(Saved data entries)
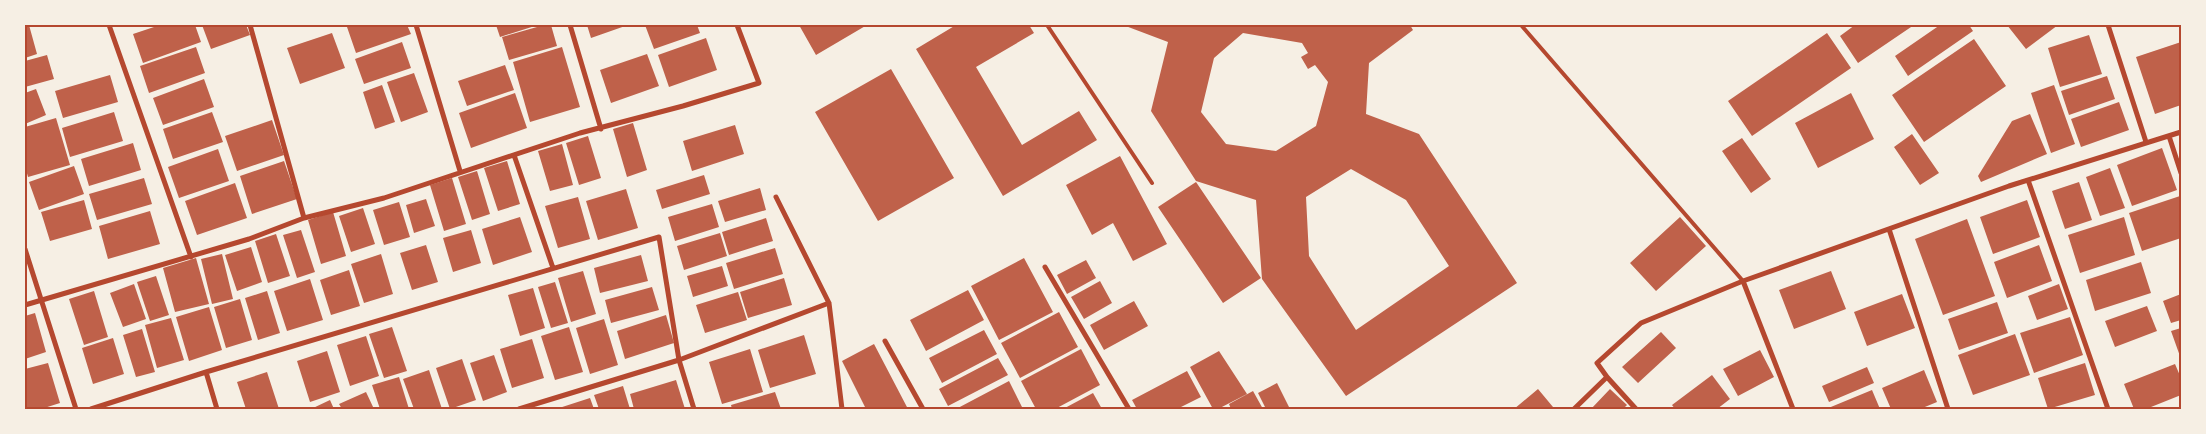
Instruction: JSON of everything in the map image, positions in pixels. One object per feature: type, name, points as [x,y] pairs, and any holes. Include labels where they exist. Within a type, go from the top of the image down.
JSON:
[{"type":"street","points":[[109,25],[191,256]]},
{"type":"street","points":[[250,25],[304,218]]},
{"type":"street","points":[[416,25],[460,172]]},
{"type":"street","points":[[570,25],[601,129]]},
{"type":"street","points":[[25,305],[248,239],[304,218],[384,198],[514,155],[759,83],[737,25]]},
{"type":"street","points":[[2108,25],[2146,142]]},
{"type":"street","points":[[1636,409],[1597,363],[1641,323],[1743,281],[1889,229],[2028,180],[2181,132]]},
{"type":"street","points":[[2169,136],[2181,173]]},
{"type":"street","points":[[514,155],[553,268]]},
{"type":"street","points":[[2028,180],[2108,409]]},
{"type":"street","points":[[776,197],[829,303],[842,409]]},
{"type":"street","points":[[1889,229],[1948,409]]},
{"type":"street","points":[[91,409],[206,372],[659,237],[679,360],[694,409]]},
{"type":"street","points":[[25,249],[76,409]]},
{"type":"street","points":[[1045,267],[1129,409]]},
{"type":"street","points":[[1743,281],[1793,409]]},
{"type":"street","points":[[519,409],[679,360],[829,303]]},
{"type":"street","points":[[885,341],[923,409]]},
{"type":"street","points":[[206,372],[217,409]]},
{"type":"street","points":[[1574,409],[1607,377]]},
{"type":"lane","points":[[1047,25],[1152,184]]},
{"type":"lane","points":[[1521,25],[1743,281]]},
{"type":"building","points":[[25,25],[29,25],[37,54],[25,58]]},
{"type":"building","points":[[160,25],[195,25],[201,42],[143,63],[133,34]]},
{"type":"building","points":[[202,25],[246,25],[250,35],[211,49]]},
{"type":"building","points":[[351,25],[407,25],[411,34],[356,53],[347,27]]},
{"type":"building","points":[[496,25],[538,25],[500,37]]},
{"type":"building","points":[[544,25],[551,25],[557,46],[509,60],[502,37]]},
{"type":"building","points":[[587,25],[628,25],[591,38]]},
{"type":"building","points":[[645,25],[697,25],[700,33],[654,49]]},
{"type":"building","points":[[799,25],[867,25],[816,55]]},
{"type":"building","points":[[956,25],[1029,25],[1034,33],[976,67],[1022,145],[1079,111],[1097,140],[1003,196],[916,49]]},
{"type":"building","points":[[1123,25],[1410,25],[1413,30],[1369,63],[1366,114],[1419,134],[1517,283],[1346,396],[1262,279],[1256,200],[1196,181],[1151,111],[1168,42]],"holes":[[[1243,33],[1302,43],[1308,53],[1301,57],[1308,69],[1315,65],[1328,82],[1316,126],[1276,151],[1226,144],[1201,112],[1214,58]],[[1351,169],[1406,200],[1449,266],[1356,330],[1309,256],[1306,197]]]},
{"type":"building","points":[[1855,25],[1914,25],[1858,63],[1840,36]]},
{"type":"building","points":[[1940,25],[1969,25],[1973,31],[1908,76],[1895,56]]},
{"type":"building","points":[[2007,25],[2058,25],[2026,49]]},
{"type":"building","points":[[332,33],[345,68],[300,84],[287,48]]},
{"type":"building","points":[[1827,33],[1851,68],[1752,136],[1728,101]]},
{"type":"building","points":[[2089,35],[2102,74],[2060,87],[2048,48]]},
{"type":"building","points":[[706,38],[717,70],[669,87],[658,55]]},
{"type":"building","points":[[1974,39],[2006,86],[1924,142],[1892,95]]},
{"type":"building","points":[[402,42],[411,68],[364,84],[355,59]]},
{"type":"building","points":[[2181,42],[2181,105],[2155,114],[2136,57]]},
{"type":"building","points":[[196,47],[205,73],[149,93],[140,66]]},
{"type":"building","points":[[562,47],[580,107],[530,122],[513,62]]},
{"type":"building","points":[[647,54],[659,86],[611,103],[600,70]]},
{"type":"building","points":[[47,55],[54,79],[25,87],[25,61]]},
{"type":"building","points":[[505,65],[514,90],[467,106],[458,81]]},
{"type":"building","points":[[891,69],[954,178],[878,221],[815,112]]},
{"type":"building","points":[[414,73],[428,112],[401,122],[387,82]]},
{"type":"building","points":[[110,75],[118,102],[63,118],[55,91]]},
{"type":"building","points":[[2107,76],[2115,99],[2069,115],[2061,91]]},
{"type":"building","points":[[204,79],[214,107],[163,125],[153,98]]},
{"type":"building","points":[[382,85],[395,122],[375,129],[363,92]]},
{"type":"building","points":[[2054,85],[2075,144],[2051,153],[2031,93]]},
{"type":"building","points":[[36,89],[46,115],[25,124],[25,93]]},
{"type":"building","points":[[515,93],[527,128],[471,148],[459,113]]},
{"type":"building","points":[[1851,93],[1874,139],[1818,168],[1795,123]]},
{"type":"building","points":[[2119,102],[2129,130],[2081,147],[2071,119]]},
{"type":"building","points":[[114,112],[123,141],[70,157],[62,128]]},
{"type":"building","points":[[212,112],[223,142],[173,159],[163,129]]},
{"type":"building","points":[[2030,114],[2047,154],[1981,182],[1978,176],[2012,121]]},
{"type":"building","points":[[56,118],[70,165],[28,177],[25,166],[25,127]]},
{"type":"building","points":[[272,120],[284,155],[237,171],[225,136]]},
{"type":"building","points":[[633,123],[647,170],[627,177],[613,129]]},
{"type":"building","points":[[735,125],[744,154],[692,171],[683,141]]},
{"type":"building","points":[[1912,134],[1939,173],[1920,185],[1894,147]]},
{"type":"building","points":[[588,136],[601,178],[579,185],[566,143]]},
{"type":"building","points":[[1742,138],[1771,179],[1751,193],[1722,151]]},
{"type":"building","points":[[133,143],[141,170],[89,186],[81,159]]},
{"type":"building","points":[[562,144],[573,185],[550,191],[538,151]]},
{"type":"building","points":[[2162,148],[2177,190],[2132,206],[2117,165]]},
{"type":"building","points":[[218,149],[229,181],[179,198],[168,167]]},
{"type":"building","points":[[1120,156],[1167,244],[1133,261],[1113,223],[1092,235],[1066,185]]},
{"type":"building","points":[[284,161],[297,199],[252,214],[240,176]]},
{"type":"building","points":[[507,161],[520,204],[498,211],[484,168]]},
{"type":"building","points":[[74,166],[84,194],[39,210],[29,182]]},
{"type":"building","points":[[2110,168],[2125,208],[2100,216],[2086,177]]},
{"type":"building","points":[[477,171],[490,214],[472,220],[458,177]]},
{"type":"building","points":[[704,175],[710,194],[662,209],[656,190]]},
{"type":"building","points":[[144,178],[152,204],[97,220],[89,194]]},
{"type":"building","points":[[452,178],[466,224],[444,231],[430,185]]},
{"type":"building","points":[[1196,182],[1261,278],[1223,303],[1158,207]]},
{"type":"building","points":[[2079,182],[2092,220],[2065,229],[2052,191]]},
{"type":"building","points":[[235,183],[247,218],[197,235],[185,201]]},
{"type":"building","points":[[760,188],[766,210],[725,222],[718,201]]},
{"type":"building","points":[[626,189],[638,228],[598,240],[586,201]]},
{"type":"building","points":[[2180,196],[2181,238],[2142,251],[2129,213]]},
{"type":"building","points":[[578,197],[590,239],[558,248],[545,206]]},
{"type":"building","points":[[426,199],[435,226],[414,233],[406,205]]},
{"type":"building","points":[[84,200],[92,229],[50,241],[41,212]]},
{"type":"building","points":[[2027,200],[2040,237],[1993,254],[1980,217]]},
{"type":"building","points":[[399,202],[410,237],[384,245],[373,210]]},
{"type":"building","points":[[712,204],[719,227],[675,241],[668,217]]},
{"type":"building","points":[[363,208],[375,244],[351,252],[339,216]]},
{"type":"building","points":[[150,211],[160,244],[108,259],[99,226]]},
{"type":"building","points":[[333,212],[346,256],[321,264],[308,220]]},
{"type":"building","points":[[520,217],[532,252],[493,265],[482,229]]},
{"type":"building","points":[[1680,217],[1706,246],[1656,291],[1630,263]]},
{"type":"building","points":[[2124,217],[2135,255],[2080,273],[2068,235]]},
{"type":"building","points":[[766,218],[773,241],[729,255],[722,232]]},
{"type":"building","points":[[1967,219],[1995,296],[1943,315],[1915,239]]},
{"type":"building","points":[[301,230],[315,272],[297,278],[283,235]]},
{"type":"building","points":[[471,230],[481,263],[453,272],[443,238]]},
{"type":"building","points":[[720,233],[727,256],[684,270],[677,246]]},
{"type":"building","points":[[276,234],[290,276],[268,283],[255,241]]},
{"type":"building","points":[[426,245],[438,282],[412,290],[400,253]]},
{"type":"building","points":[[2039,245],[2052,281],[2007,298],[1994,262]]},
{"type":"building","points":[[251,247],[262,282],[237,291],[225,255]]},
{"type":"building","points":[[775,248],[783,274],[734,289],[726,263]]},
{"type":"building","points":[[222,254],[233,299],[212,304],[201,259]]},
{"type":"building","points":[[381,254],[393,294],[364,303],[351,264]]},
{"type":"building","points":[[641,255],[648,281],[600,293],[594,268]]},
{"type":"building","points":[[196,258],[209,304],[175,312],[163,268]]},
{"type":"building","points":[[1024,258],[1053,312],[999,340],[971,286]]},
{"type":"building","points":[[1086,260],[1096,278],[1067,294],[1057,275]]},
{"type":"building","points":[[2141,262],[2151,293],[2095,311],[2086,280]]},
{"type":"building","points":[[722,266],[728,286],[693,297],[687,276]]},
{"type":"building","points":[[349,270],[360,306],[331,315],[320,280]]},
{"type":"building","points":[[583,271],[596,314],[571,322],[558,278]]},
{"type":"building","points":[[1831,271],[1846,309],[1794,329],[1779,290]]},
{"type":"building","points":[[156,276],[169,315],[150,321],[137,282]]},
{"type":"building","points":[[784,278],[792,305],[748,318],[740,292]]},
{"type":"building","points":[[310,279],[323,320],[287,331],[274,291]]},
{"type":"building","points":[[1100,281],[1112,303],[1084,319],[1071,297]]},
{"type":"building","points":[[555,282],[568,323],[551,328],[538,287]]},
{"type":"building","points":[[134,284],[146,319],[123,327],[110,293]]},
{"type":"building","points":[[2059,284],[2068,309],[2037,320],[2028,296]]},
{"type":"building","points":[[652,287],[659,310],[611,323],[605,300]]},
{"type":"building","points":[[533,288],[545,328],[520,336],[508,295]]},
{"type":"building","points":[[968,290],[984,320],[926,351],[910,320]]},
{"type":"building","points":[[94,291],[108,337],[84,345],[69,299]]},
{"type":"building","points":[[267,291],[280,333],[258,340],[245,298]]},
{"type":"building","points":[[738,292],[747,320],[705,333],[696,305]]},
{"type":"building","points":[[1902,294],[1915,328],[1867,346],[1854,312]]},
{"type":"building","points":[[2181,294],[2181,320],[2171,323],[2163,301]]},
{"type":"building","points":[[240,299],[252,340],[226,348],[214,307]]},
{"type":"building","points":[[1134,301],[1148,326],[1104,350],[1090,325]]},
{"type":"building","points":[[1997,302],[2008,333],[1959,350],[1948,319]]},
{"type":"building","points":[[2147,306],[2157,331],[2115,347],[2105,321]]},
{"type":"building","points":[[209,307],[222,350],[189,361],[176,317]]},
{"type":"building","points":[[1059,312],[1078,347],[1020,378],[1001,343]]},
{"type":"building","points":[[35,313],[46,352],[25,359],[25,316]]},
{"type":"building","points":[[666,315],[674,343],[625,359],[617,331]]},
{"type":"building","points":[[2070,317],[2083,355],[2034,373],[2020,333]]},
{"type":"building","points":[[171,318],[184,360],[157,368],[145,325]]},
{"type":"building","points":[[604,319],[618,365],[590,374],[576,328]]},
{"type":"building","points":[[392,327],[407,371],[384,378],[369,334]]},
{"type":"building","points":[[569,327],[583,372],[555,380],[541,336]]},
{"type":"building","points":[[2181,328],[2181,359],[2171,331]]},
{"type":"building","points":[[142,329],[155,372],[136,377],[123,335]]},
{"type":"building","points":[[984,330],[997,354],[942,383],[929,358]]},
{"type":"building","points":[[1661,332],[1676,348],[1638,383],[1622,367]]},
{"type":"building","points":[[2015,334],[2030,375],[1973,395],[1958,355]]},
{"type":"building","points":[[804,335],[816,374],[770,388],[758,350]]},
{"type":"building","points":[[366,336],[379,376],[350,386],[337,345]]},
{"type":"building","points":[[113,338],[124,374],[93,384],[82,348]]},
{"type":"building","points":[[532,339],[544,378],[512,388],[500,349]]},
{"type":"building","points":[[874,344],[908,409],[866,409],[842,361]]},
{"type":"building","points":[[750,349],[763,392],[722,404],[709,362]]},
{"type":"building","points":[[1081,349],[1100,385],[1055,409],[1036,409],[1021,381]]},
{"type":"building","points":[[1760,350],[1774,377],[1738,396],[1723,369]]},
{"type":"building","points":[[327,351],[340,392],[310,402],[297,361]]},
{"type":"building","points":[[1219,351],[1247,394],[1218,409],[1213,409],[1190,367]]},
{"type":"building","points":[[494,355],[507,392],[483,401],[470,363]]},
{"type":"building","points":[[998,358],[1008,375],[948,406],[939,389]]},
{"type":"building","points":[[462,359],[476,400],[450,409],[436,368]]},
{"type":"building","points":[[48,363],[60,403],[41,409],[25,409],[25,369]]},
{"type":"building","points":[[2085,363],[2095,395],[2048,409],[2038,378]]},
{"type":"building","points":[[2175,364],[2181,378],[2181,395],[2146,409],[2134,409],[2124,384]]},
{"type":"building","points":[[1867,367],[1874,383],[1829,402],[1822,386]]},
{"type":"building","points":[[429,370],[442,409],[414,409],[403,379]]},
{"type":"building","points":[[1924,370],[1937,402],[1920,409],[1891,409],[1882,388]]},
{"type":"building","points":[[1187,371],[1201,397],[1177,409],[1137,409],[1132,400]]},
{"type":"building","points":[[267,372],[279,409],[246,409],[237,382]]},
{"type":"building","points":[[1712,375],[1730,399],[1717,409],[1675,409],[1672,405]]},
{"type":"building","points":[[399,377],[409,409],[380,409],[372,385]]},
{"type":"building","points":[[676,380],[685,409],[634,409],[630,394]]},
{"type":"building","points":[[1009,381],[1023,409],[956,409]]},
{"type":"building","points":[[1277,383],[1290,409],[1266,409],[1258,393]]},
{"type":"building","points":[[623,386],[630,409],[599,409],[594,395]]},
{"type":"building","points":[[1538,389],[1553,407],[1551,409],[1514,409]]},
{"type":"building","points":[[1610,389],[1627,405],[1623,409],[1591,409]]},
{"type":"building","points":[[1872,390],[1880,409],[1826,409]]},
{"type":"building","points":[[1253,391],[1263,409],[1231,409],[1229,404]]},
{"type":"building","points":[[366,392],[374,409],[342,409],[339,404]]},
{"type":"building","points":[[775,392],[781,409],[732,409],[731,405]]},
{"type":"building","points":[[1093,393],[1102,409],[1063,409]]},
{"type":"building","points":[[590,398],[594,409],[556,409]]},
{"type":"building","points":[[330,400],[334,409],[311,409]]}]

### EXERCISE DETAILS
The result should be every line that contains "lane", copied from the entries.

### THE COMPLETED TASK
{"type":"lane","points":[[1047,25],[1152,184]]},
{"type":"lane","points":[[1521,25],[1743,281]]},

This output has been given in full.